The Department of Electrical and Computer Engineering recognizes exceptional faculty and staff with awards commending their great successes and the appreciation of their colleagues.
The ECE Fellow is reserved for individuals who substantially contribute to the department's mission. Recipients may be external or internal.
Long-time External Advisory Committee member and UT ECE alumnus, Mark Papermaster, was named an ECE Fellow. Papermaster has over 25 years of experience of product and technology experience. In the late 90's Papermaster was one of the main drivers and architects of the PowerPC 630 processor used in IBM mainframe computers. Since then, he has authored many papers on chip design and is generally regarded as one of the leaders in the chip design field. Papermaster worked at IBM from 1982-2008. His previously served as VP of IBM's blade server division.
Dr. Bruce McCann was named an ECE Fellow at the Fall 2008 Fall Graduating Seniors and External Advisory Committee Banquet. Dr. McCann was recognized for his hard work and dedication to teaching at all levels. Dr. McCann has long taught freshman-level classes, as well as master's courses for working professionals. He also made a large contribution to upgrading our senior design course, EE 364 and 464.
Dean Streetman served 12 years as Dean of the Cockrell School of Engineering. Dr. Streetman received his doctorate at UT-Austin in EE in 1966 and taught in the Electrical Engineering department here before his appointment as dean. He is a member of the National Academy of Engineering, the American Academy of Arts and Sciences, and a new recipient of the ECE Fellow medal.
Gary Daniels joined the Electrical & Computer Engineering Department in 1999 as an Adjunct Assistant Professor. He received his BSEE degree from the University of New Mexico and did graduate work at Arizona State University. Daniels worked for Sandia National Labs for 6 years and Motorola Semiconductor for 32 years, where he retired as Senior VP and General Manager of the Microcontroller Division. He was a consultant for Silicon Laboratories from 2003-2005. Since 1999, he has served as a member of the Board of Directors for National Instruments. He was a member of the State of Texas Advisory Committee on Research Programs 2000-2004. He is a member of the IEEE and ASEE professional societies.
William (Bill) Bard attended graduate school at the University of Texas at Austin. He studied physical chemistry and earned master's degree in Computer Sciences in 1969 and in Electrical Engineering in 1976.
He has been employed continuously by the University of Texas since 1966 in positions including teaching assistant, lead operating system development specialist, digital system design engineer, manager of computer maintenance, and associate director for technical affairs. He is jointly the Deputy Director of the Computation Center and the Director of the UT System Office of Telecommunication Services. In these roles, he is responsible for computer networking at UT Austin and the UT System-wide voice, video, and computer network. These responsibilities include the state-wide Texas Higher Education network (THEnet) and the state's K-12 network, the Texas Education Network (TENET).
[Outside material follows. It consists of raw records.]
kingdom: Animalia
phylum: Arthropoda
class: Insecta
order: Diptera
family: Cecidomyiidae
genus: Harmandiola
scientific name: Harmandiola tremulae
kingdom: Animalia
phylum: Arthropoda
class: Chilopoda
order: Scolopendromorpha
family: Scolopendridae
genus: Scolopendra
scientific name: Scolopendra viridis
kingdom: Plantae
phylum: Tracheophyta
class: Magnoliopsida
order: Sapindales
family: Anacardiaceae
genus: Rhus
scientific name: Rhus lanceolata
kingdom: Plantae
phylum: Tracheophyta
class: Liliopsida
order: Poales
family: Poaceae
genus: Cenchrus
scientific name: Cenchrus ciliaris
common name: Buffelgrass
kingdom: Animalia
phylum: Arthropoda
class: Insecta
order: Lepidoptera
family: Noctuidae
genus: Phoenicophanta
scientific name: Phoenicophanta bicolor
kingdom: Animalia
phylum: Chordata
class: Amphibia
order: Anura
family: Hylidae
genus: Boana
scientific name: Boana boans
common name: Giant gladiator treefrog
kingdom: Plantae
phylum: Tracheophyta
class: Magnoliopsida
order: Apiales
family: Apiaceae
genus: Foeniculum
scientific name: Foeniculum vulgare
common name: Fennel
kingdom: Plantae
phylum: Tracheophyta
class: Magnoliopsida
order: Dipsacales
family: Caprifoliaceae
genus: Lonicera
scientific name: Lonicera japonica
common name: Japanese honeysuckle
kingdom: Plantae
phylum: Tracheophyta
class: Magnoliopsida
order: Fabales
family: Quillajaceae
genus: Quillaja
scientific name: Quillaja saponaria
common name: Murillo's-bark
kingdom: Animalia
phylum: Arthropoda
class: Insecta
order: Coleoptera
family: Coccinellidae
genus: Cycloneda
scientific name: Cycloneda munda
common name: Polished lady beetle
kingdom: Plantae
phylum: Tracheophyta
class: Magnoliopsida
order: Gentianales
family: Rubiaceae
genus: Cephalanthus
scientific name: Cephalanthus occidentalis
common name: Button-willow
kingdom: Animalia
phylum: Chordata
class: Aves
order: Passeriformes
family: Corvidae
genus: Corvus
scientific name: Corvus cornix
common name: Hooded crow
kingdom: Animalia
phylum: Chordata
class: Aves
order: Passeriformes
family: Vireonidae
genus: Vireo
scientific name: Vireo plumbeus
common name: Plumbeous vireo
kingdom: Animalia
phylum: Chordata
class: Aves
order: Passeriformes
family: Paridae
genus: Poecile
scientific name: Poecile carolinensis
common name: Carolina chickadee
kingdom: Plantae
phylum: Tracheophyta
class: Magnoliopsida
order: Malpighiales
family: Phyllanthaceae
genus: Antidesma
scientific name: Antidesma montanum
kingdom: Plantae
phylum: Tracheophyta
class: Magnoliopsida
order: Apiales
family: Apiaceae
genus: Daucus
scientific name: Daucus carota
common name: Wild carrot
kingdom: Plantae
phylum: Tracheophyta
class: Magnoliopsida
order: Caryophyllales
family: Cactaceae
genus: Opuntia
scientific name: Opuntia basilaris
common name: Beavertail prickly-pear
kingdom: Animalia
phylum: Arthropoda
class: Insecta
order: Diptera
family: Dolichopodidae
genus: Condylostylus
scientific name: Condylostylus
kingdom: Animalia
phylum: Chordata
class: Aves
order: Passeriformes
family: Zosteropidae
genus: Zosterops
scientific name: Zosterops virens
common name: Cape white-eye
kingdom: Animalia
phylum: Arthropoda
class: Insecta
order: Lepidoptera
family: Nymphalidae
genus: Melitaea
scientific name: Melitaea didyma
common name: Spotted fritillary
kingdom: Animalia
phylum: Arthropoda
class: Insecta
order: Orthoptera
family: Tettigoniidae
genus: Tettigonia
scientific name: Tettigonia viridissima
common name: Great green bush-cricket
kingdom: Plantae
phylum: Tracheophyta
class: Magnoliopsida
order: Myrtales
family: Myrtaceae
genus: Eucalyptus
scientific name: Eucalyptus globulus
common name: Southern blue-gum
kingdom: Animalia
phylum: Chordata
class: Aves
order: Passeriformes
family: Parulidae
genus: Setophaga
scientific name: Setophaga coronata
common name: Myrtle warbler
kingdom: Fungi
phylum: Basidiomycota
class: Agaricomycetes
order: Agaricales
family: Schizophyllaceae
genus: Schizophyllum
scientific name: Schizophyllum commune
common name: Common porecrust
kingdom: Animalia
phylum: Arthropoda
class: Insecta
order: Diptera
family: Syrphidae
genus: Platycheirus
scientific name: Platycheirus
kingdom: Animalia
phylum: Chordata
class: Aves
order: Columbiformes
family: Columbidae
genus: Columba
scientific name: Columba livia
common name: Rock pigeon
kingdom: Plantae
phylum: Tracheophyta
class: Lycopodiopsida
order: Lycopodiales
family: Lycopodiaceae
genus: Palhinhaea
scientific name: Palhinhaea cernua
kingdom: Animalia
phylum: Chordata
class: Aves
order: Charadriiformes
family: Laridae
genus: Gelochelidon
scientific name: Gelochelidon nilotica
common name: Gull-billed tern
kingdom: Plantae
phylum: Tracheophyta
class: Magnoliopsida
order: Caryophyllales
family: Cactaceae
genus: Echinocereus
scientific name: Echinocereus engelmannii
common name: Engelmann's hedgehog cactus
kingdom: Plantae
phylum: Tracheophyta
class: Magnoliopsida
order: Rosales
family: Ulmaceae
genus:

Bill is a Professional Engineer and a member of the IEEE, ACM, and Internet Society. He has served as the chair of the Greater Austin Area Telecommunications network since 1997. He is also the associate director of UT's Center for Telecommunications and Digital Signal Processing Research. His avocations include triathloning and information system security.
When Schlumberger created an institutional ambassador program four years ago, W. Howard Neal (B.S.E.E. 1971, M.S.E.E. 1973)-then vice president of software strategy for oilfield services-discovered a world of new opportunities. The petroleum industry giant had identified 40 universities internationally where it wanted to establish formal relationships, and UT was on the list. Shortly thereafter, the program's coordinator recruited him as ambassador to his alma mater.
Today Neal has a new position at Schlumberger, vice president of industrial relations, in which he devotes two-thirds of his time to The University. His UT projects range from developing a strategic plan for the Department of Electrical and Computer Engineering and working to launch the new Industrial Affiliates program to teaching a section of EE 302: Introduction to Electrical Engineering.
Mark McDermott is currently a Research Fellow and Adjunct Faculty in ECE Department at the University of Texas, where he teaches graduate level courses in VLSI design, System-on-Chip design and technical entrepreneurship. His current interests include research on methodologies to improve design and verification productivity in silicon system design.